Problems with supply chains, shortages of production and declining dealer inventories are forcing the car rental industry to the brink. Most car segments are actually appreciated, and many units are sold at a price higher than the sticker, leaving rental companies trying to stock up on whatever they come across.
Dr. Alex Yurchenko, head of the Black Book’s data science department, and his team are responsible for forecasting wholesale car prices, and it starts with consumer demand in retail space.
Supply versus demand
Despite the fact that consumer confidence jumped by about 10% in April, it is still at its lowest level in ten years, said Yurchenko, who shared this and other trends at the seminar in 2022. International Car Rental Exhibition in Las Vegas on April 25th.
Yurchenko said that initially the rise in gas prices has not changed consumer behavior. They still bought what was available – big SUVs and trucks, but not so many cars. However, over the last few months this behavior has changed. Due to high gas prices, there is now increased demand for smaller, more fuel-efficient vehicles such as compact SUVs and cars, he said.

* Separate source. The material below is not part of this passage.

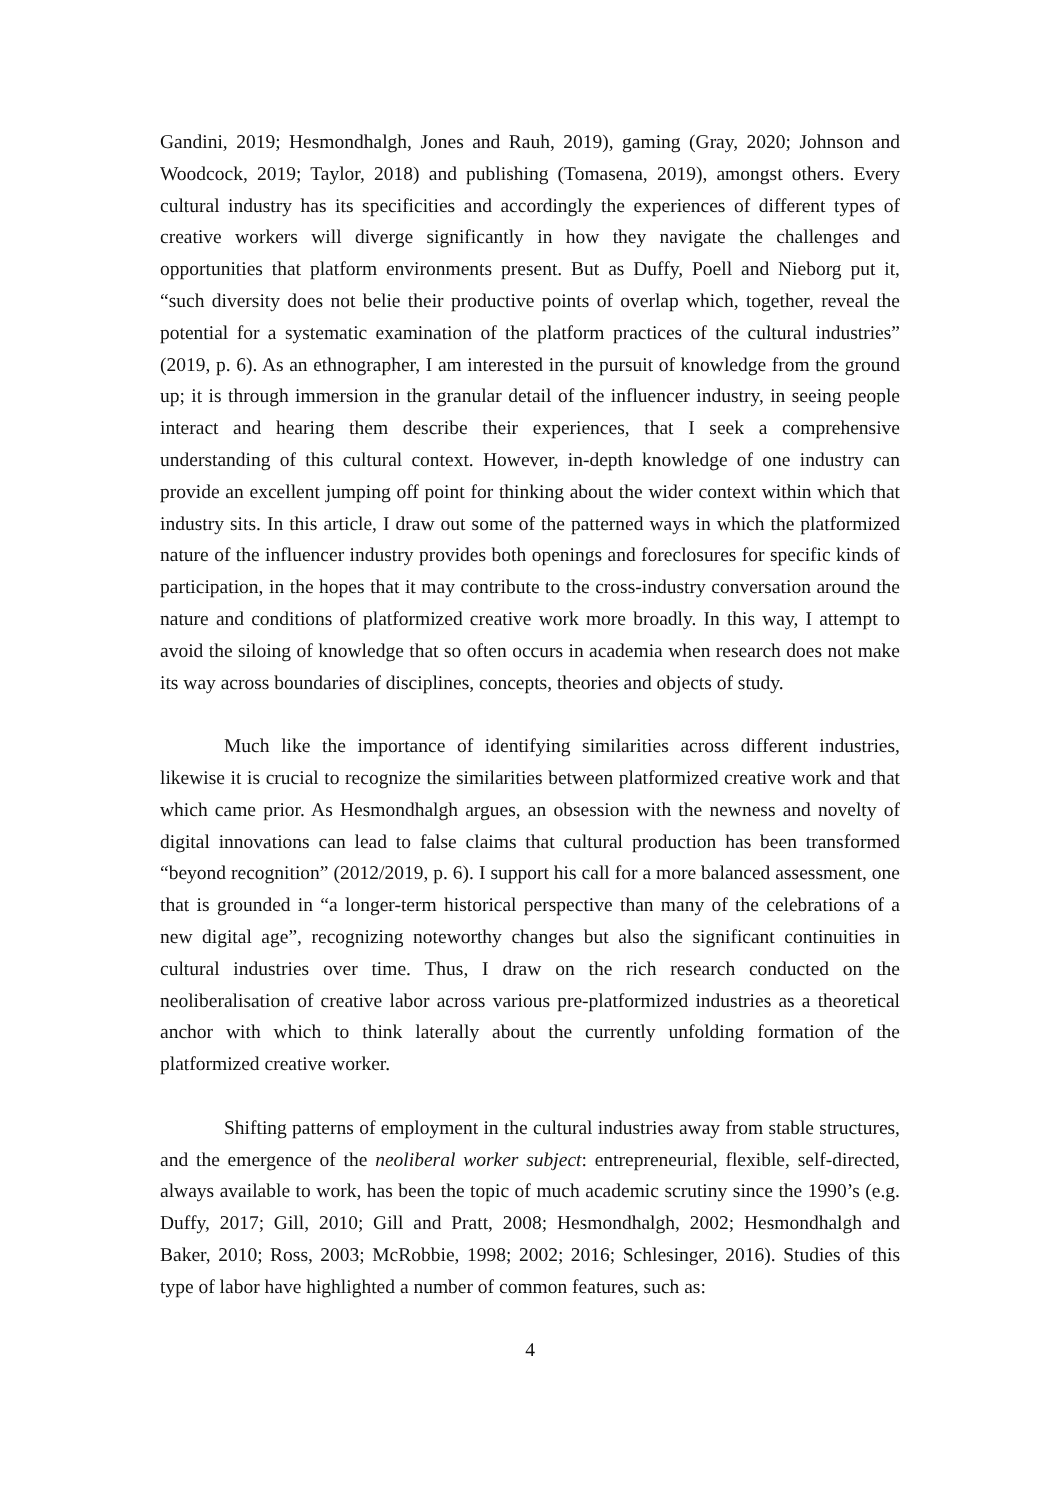Gandini, 2019; Hesmondhalgh, Jones and Rauh, 2019), gaming (Gray, 2020; Johnson and Woodcock, 2019; Taylor, 2018) and publishing (Tomasena, 2019), amongst others. Every cultural industry has its specificities and accordingly the experiences of different types of creative workers will diverge significantly in how they navigate the challenges and opportunities that platform environments present. But as Duffy, Poell and Nieborg put it, “such diversity does not belie their productive points of overlap which, together, reveal the potential for a systematic examination of the platform practices of the cultural industries” (2019, p. 6). As an ethnographer, I am interested in the pursuit of knowledge from the ground up; it is through immersion in the granular detail of the influencer industry, in seeing people interact and hearing them describe their experiences, that I seek a comprehensive understanding of this cultural context. However, in-depth knowledge of one industry can provide an excellent jumping off point for thinking about the wider context within which that industry sits. In this article, I draw out some of the patterned ways in which the platformized nature of the influencer industry provides both openings and foreclosures for specific kinds of participation, in the hopes that it may contribute to the cross-industry conversation around the nature and conditions of platformized creative work more broadly. In this way, I attempt to avoid the siloing of knowledge that so often occurs in academia when research does not make its way across boundaries of disciplines, concepts, theories and objects of study.
Much like the importance of identifying similarities across different industries, likewise it is crucial to recognize the similarities between platformized creative work and that which came prior. As Hesmondhalgh argues, an obsession with the newness and novelty of digital innovations can lead to false claims that cultural production has been transformed “beyond recognition” (2012/2019, p. 6). I support his call for a more balanced assessment, one that is grounded in “a longer-term historical perspective than many of the celebrations of a new digital age”, recognizing noteworthy changes but also the significant continuities in cultural industries over time. Thus, I draw on the rich research conducted on the neoliberalisation of creative labor across various pre-platformized industries as a theoretical anchor with which to think laterally about the currently unfolding formation of the platformized creative worker.
Shifting patterns of employment in the cultural industries away from stable structures, and the emergence of the neoliberal worker subject: entrepreneurial, flexible, self-directed, always available to work, has been the topic of much academic scrutiny since the 1990’s (e.g. Duffy, 2017; Gill, 2010; Gill and Pratt, 2008; Hesmondhalgh, 2002; Hesmondhalgh and Baker, 2010; Ross, 2003; McRobbie, 1998; 2002; 2016; Schlesinger, 2016). Studies of this type of labor have highlighted a number of common features, such as:
4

According to Yurchenko, the return of property has traditionally been a good source of used equipment for car rental companies, but over the past two years, the channel has almost dried up due to a moratorium on foreclosures. Assistance from both the government and credit institutions has led to the fact that these cars have not returned to the market.

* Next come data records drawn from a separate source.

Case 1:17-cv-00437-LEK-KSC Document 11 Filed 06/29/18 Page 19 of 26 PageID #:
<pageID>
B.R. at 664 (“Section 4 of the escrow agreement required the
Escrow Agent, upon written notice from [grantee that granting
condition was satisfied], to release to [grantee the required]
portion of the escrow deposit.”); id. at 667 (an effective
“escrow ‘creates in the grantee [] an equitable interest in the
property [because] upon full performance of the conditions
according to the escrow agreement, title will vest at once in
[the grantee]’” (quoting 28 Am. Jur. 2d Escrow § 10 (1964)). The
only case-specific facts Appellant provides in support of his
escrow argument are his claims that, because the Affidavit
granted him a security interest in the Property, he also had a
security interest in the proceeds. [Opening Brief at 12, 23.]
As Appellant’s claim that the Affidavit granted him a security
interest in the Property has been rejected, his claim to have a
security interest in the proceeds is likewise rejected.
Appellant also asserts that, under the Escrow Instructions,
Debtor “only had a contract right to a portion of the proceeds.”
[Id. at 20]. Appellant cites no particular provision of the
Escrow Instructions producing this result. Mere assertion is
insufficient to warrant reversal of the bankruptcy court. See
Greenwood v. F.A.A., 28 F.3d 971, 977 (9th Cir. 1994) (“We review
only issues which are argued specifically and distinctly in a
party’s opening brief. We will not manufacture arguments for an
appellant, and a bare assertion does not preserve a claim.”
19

“We are talking about a million cars a year,” Yurchenko said. “Recent trends point to an increase in output. The figure is still small, but the volume of output is increasing.
Problems with supply chains – including the constant shortage of chips – continue to be the biggest factor driving this whole scenario. Yurchenko’s most optimistic forecast is that by 2023 the industry will reach a normal level in terms of production, but dealer lots will not return to normal in the near future.

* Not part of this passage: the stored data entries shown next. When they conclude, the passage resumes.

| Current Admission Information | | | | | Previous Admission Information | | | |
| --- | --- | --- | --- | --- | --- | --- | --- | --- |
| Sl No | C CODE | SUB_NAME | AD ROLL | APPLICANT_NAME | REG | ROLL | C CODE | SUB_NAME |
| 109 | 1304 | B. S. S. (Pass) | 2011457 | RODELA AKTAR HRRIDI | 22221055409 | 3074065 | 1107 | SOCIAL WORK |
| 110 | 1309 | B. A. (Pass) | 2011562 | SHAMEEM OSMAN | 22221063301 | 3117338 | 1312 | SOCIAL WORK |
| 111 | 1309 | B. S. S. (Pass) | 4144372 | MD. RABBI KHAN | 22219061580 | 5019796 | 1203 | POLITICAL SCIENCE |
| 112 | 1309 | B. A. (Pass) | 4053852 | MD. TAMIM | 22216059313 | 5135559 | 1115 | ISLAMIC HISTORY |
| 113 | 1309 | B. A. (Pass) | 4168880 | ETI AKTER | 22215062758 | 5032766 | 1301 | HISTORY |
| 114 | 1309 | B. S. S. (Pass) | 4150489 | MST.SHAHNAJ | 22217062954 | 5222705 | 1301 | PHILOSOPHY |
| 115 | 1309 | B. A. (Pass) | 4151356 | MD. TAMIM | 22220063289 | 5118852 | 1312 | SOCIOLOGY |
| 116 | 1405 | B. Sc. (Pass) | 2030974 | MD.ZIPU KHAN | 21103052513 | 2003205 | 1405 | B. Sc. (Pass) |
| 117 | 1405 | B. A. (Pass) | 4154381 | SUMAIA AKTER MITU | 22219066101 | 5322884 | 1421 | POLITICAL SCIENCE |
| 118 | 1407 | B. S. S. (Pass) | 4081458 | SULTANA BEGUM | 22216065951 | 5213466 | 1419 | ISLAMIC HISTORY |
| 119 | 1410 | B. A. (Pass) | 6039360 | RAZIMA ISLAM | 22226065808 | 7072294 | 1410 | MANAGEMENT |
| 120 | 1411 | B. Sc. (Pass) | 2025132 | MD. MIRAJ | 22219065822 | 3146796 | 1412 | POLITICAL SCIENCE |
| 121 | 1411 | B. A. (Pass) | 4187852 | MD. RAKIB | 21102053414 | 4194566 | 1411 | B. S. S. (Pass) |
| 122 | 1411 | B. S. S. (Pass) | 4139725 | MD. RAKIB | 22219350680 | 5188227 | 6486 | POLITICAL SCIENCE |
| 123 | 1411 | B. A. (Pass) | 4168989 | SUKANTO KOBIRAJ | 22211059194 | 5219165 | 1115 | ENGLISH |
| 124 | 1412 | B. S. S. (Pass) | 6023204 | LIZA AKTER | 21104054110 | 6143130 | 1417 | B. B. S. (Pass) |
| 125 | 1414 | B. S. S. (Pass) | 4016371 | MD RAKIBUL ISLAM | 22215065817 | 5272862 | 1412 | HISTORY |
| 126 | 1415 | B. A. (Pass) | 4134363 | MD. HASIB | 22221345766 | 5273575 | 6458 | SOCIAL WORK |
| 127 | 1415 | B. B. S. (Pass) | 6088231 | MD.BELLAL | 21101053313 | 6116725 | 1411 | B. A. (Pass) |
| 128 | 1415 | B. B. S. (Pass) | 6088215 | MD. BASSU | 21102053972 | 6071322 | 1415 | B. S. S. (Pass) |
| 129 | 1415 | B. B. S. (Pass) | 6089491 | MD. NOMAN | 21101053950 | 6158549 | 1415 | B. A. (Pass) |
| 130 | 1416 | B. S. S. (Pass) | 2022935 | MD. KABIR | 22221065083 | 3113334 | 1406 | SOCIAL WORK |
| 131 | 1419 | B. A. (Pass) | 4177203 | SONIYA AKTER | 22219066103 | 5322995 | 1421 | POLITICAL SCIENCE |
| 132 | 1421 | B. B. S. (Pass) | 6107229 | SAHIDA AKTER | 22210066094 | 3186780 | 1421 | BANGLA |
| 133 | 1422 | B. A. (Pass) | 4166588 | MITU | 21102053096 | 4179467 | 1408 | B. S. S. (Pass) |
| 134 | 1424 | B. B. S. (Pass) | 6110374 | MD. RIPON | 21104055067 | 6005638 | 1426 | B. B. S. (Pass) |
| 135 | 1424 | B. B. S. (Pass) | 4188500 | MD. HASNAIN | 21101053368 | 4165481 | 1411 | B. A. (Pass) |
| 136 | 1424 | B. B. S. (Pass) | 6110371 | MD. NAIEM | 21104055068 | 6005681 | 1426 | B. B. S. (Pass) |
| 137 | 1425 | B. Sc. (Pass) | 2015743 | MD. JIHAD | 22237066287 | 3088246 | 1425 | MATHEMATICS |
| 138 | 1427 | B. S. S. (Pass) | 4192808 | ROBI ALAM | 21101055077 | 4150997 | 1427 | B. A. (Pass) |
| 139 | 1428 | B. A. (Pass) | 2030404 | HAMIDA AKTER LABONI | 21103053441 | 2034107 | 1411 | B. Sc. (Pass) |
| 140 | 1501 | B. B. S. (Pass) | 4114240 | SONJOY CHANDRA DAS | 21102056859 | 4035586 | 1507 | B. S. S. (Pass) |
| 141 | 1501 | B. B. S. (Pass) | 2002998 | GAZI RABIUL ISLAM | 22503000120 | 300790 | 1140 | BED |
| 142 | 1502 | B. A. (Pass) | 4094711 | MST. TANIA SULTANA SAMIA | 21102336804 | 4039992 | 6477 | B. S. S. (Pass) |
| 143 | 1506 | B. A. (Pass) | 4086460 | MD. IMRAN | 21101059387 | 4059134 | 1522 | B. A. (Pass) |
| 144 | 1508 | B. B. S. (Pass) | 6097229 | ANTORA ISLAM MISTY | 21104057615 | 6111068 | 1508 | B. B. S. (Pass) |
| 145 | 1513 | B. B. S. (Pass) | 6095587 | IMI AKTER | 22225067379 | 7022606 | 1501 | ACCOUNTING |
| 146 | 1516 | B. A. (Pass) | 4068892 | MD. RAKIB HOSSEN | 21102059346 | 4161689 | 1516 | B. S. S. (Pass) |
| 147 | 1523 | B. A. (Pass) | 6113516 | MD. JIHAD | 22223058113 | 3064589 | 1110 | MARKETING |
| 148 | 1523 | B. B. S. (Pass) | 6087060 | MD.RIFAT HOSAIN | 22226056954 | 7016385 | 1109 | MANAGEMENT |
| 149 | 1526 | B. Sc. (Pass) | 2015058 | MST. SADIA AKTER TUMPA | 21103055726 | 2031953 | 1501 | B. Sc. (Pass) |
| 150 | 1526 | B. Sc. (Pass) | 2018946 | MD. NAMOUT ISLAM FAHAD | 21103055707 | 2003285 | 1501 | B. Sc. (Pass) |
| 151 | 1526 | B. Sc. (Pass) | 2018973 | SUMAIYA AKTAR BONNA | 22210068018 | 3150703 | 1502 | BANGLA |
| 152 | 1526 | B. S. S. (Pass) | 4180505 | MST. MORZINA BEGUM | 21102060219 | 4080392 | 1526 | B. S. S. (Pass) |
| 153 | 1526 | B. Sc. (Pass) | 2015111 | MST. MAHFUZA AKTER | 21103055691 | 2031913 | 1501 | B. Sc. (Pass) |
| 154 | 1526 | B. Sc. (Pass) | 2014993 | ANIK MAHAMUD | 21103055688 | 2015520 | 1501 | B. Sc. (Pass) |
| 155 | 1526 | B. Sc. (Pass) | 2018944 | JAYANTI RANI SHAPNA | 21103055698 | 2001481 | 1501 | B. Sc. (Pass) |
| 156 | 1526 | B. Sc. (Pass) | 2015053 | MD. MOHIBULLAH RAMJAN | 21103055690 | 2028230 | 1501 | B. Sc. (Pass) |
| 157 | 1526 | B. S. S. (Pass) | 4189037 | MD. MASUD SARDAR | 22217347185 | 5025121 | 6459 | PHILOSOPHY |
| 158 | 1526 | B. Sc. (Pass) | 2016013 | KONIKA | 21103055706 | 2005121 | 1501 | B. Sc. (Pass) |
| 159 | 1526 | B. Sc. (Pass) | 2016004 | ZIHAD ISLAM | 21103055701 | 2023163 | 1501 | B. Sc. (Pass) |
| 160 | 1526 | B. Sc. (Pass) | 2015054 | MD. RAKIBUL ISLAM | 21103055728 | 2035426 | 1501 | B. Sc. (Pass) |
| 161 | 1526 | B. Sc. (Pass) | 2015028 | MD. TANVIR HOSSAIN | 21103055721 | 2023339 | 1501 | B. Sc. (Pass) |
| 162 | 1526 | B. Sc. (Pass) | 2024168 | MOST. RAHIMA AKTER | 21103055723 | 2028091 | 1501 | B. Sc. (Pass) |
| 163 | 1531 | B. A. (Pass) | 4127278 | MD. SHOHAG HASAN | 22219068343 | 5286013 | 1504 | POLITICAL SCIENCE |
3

Stock constraints and new sales incentives are reaching record lows each month. According to Yurchenko, before the pandemic, the average incentive was about 11% of the MSRP. The average incentive in March 2022 was about 3.5%.
“Most consumers pay more for the sticker, which was unheard of a few years ago,” Yurchenko said. He added that dealers are struggling to be the first in line to get inventory. The big question is whether manufacturers can produce enough vehicles to suit dealers and rental companies. As a result, for the third year in a row sales of the leased fleet will be at a historically low level.
According to Yurchenko, before the pandemic there were more than 3 million cars in dealerships. Now there are about 1 million of them. Used inventory is also hard to find.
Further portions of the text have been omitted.